In this study, we have identified only 2 patients (0.2%) of a total of 1000 patients with torso GSW during a 3-year period who required vertebral column stabilization in the hospital following their injuries (Figure 1). These 2 patients are the only individuals who would have benefited from thoracolumbar immobilization in the field. Placement on a long board without formal 4-point fixation for injured patients in this category would facilitate a shorter injury-to-treatment interval, while preserving the benefit to these 2 patients. Formal immobilization would not have benefited the 73 survivors who had complete lesions of their spinal cords, nor the 859 patients who had no vertebral column injury. One could perhaps argue that those 10 patients who died with some injuries to their vertebral columns may have also benefited from the immobilization. However, all of the 10 patients died in the early postinjury period from associated intrathoracic, intra-abdominal, or intracranial injuries.
The assumption has been made here that paraplegia occurred secondary to bullet injuries rather than from inadequate immobilization.

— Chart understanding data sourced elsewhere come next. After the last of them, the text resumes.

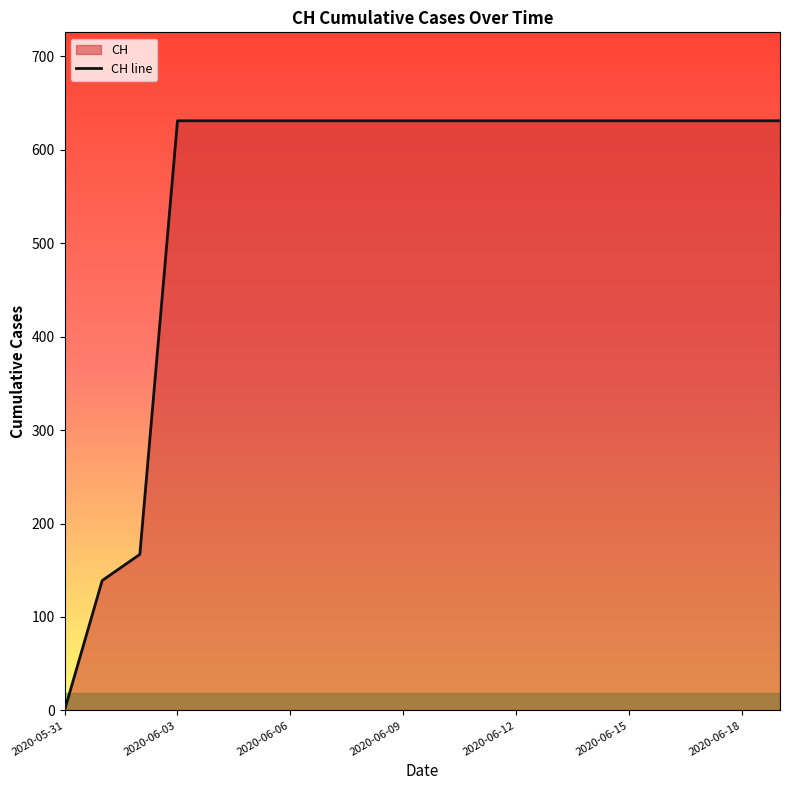

Rank the categories by value from lowest to highest.

2020-05-31, 2020-06-01, 2020-06-02, 2020-06-03, 2020-06-04, 2020-06-05, 2020-06-06, 2020-06-07, 2020-06-08, 2020-06-09, 2020-06-10, 2020-06-11, 2020-06-12, 2020-06-13, 2020-06-14, 2020-06-15, 2020-06-16, 2020-06-17, 2020-06-18, 2020-06-19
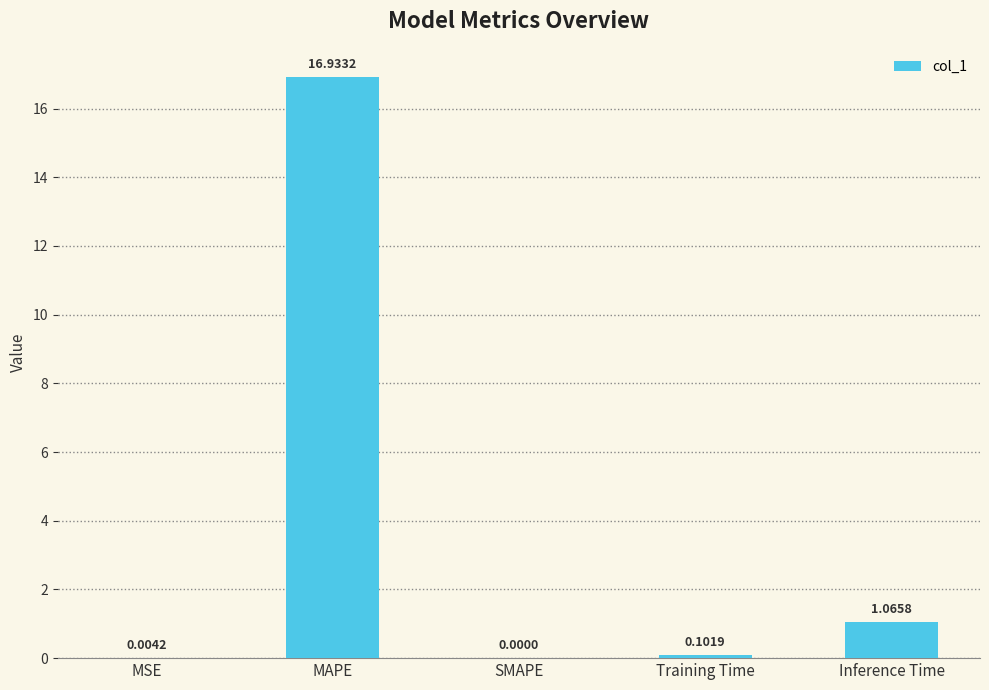

Which has a higher value, Inference Time or SMAPE?

Inference Time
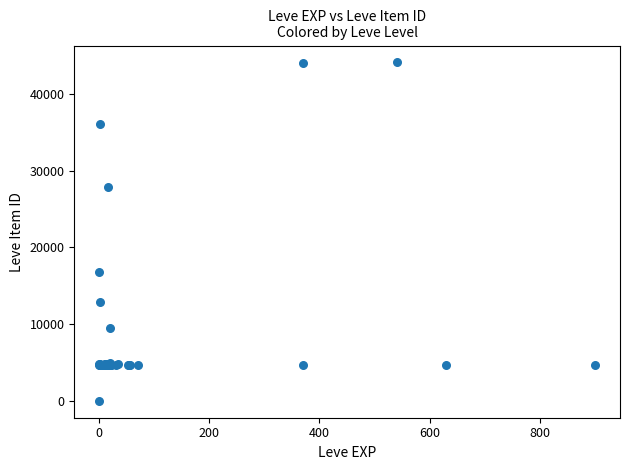

What Y value in the scatter plot is closest to 22050?

16734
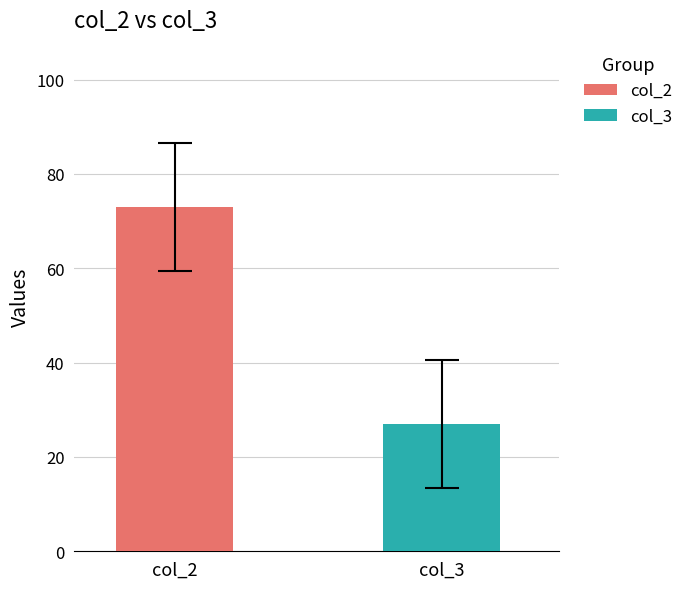

Are the bars grouped side by side (vs. stacked)?

Yes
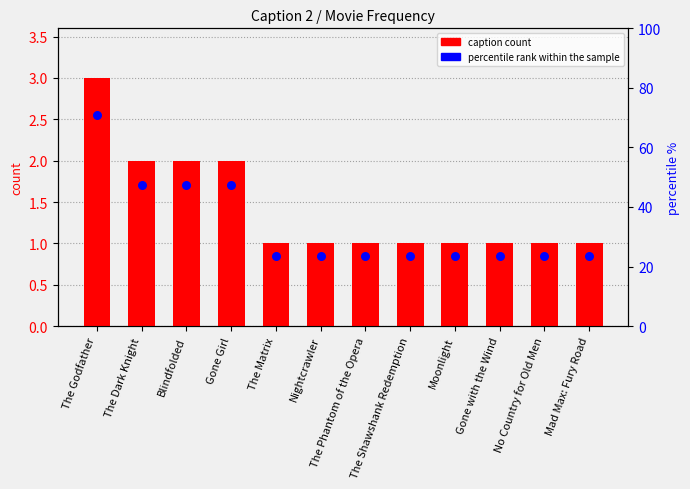

Which series has the largest total across all categories?

caption count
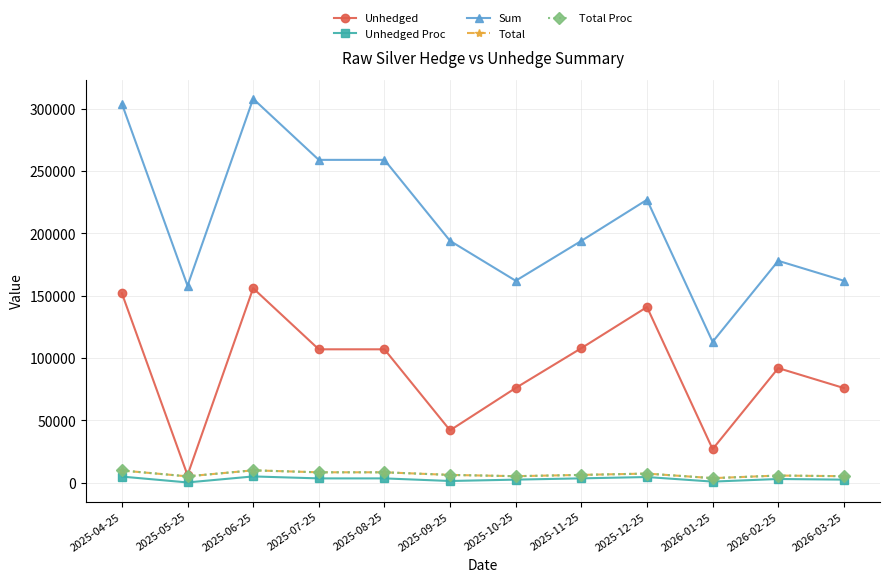

What are all the series names shown in the legend?

Unhedged, Unhedged Proc, Sum, Total, Total Proc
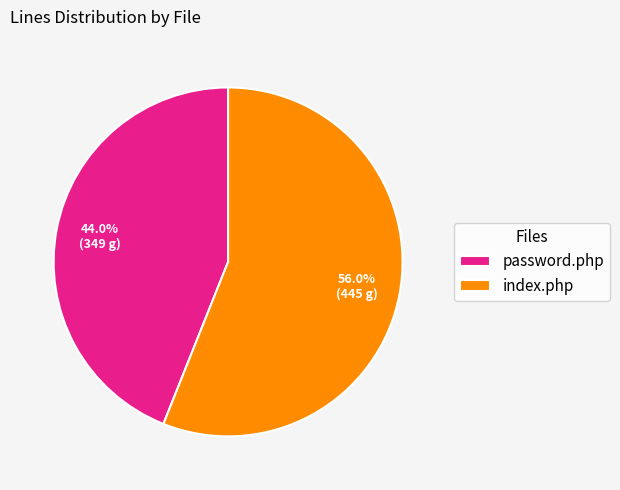

Does index.php account for over 50% of the chart?

Yes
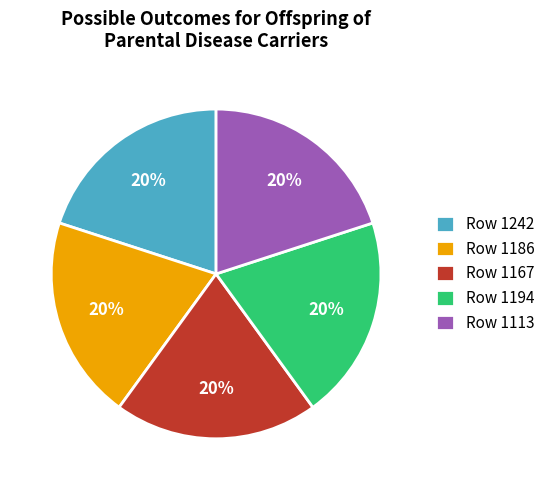

Is the sum of Row 1186 and Row 1242 greater than half?

No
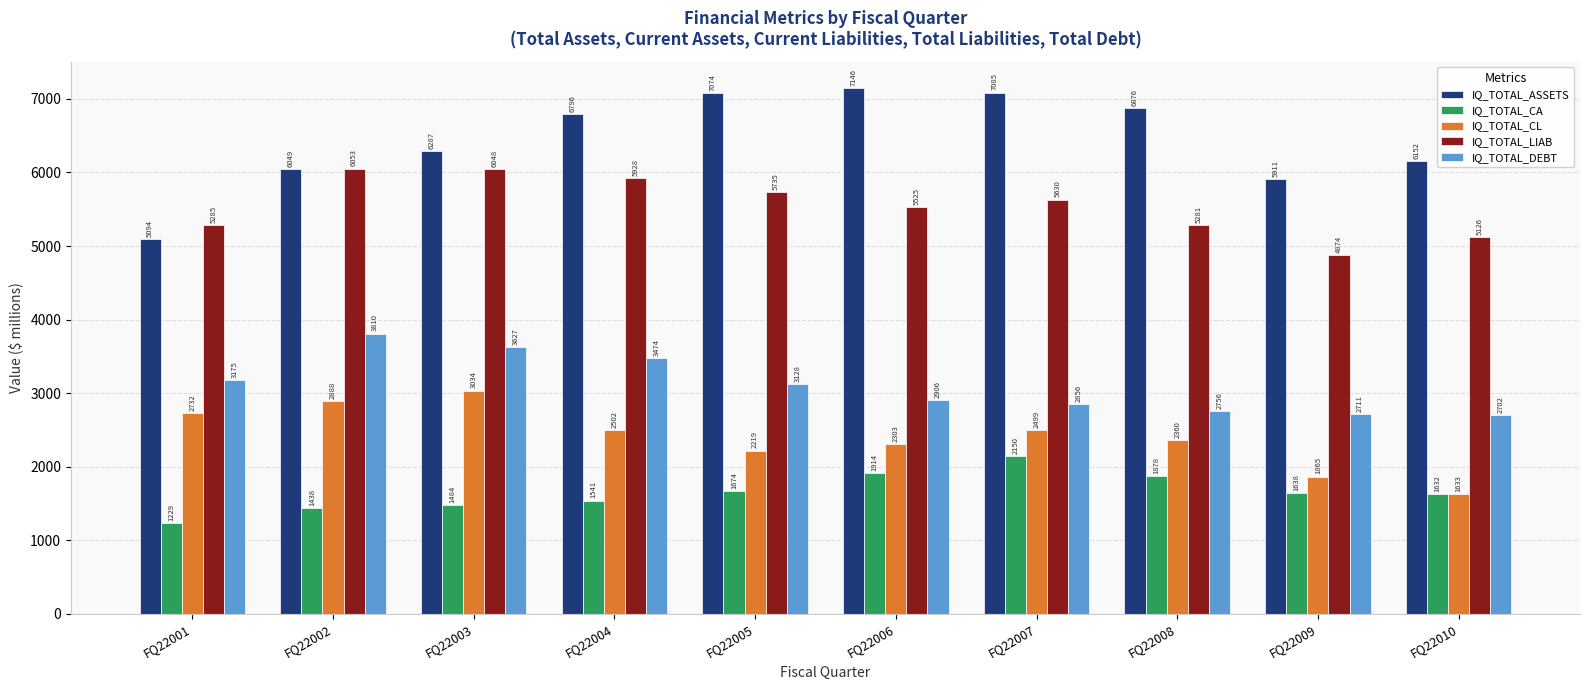

How many data points in IQ_TOTAL_LIAB are less than 5630?

5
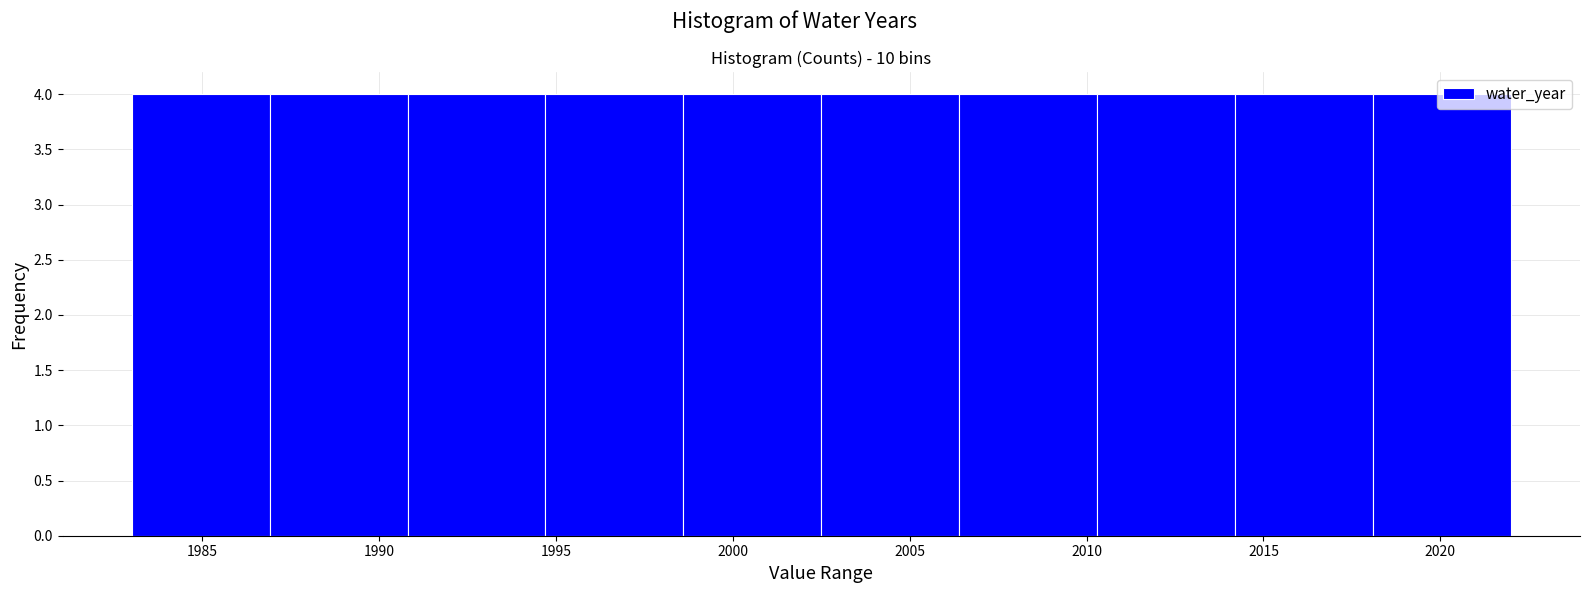

Reading left to right, list every bar in this chart as the range it spans on the x-axis followed by its height. Neither the bar edges nor the heights are printed on the chart, so give them approximately, as read against the axes.

1983.0 to 1986.9: 4
1986.9 to 1990.8: 4
1990.8 to 1994.7: 4
1994.7 to 1998.6: 4
1998.6 to 2002.5: 4
2002.5 to 2006.4: 4
2006.4 to 2010.3: 4
2010.3 to 2014.2: 4
2014.2 to 2018.1: 4
2018.1 to 2022.0: 4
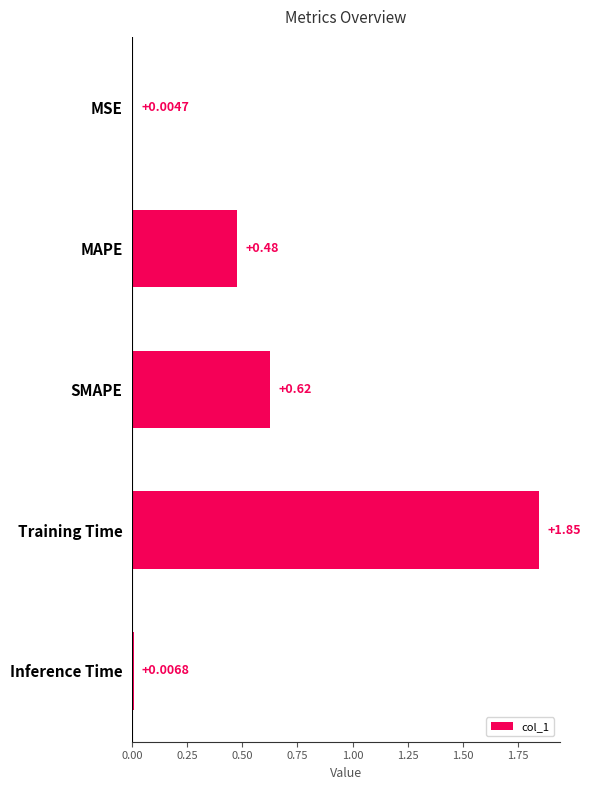

Approximately how many times larger is the value at MAPE compared to Training Time?

0.3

Though our methods cannot confirm this with certainty, it should be pointed out that none of the 73 patients with complete neurologic deficit had an unstable vertebral column.
Interestingly, the presence of a vertebral column injury in this dataset was associated with a lower mortality rate (7.1% for those with vertebral column injury, vs 14.8% for those without such injuries; P<.02). One might speculate that this mortality rate difference may be because the vertebral column is serving as a protective factor in GSW patients, absorbing some of the kinetic energy of the projectile and thus protecting vital internal organs from damage. Close analysis of the mortality rates observed among the 8045 patients with GSW (to all body regions) in the Major Trauma Outcome Study revealed a death rate of 19.2% among patients with GSW with spinal cord injury, vs 21.0% among GSW patients without spinal cord injury, although the difference was not statistically significant (P = .44).11,12
Our data, when combined with previous work regarding EMS transport,2,3 may have potential policy implication in the prehospital arena. The case has been made in the urban trauma setting that prolonged prehospital time may be associated with increased mortality. Given the extremely low incidence of vertebral column instability among torso GSW patients (note that the observed value in our study is not statistically significantly different from zero), the time demand of thoracolumbar immobilization procedure may not be justifiable.
In summary, given the rarity of unstable vertebral column injuries following torso GSW, the role of formal thoracolumbar immobilization should be reexamined.